Iris Ma

Assistant Dean for Experiential Learning; Associate Teaching Professor

Iris Ma

Office of the Dean
Jenkins Nanovic Halls
University of Notre Dame
Notre Dame, IN 46556

(574) 631-7408
iris.ma@nd.edu

Iris Ma

Assistant Dean for Experiential Learning; Associate Teaching Professor

On leave for 2024 fall semester

Expertise

Literary and cultural history of late imperial China and the modern Chinese-speaking world; Chinese cinema; women’s and gender studies; history and storytelling

At the Keough School

Iris Ma serves as assistant dean for experiential learning and associate teaching professor. She also is a member of the Dean’s Cabinet. In her administrative role, Ma provides a framework, structure and resources to connect students’ classroom learning with real-world experiences, enabling them to develop practical and professional skills needed to become effective change agents. She builds collaborative projects with units of the Keough School and across campus, as well as organizations and networks around the world in order to advance experiential learning for Keough School undergraduate and master of global affairs students. The range of experiential learning activities include student research, internships, service, community engagement and other related programmatic areas. Prior to becoming the assistant dean for experiential learning, Ma served for five years as assistant dean for academic affairs.

Research and Publications

In addition to her administrative responsibilities, Ma teaches courses and conducts research on Chinese history and culture. She is a trained literary and cultural historian specializing in late imperial China and the modern Chinese-speaking world. Her work engages with questions related to gender, popular religion, Cross-Strait cultural exchange, and “Chinese-ness,” and investigates how the past has shaped and continues to influence the contemporary Chinese-speaking world.

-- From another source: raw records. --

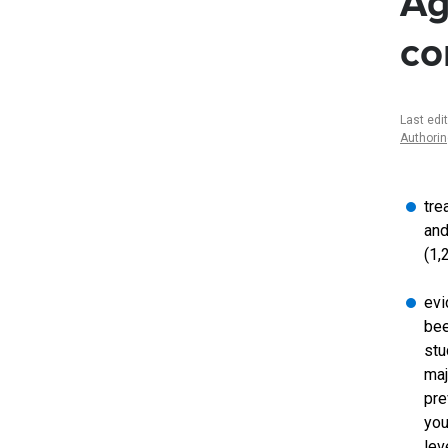
Ag
co
Last edi
Authori
tre
and
(1,
evi
bee
stu
maj
pre
you
lev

Ma’s research examines Chinese narrative tradition and cultural products generated in print, on screen, and in cyberspace in an effort to better understand and explain how ideas, particularly popular perceptions of and responses to socio-political changes, were created, disseminated, and appropriated through popular writing and viewing. She has published articles in top peer-reviewed journals including Modern Chinese Literature and Culture and Cross-Currents: East Asian History and Culture ReviewHer chapter on the making of Taiwanese martial arts literature recently appeared in the edited volume Positioning Taiwan in a Global Context: Being and Becoming (Routledge, 2019). She is currently working on her first book, which examines the metamorphosis of Chinese martial arts literature and culture from the late nineteenth to mid-twentieth centuries.

Biography

Prior to arriving at Notre Dame in 2019, Ma was a postdoctoral fellow in the Institute for Historical Studies at the University of Texas at Austin, and a visiting assistant professor at Southwestern University, where she conducted research and taught courses on China. In 2017, she taught Chinese history at Peking University in China.

Ma holds a PhD from the University of California, Los Angeles (UCLA), an MA from the National University of Singapore (NUS), and a BA from Fudan University (Shanghai, China).